───── Working data

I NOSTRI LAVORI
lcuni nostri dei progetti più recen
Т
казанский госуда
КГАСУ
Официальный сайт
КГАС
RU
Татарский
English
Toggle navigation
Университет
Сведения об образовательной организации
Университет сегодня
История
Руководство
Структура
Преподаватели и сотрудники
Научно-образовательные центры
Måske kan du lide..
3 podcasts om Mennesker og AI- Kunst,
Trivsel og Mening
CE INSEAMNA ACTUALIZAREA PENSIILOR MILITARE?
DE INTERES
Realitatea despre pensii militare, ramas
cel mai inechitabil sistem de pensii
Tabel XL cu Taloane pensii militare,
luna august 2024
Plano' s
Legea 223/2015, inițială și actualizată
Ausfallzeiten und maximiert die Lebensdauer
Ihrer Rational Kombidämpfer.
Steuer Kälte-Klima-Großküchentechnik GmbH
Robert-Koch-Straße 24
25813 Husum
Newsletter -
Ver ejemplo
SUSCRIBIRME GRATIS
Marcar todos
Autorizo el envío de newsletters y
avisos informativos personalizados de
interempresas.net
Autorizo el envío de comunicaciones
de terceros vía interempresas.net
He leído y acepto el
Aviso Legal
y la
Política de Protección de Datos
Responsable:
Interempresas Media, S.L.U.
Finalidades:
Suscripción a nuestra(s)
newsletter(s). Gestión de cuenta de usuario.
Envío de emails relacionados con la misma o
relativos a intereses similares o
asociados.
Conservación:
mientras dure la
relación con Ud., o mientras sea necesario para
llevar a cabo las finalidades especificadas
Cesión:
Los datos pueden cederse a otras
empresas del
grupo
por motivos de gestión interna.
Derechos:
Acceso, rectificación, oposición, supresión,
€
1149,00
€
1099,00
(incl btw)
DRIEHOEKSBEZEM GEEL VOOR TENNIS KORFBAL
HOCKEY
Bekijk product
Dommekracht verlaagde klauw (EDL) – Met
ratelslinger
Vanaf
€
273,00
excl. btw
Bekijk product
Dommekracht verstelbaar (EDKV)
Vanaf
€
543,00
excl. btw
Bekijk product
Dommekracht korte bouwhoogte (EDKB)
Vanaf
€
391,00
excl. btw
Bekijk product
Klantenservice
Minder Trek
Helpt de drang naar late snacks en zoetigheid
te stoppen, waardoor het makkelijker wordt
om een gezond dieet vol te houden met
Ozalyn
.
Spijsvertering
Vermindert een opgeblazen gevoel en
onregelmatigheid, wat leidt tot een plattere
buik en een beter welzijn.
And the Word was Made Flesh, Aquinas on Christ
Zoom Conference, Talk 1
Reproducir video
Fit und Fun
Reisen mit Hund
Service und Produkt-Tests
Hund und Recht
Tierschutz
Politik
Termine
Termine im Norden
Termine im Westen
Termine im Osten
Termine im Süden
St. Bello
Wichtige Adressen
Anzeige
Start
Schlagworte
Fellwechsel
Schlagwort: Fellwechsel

──────────

> **Request**:
Only the number should be given: how many lines in the entries above contain the string "Autorizo"?

> **Solution to the exercise**:
2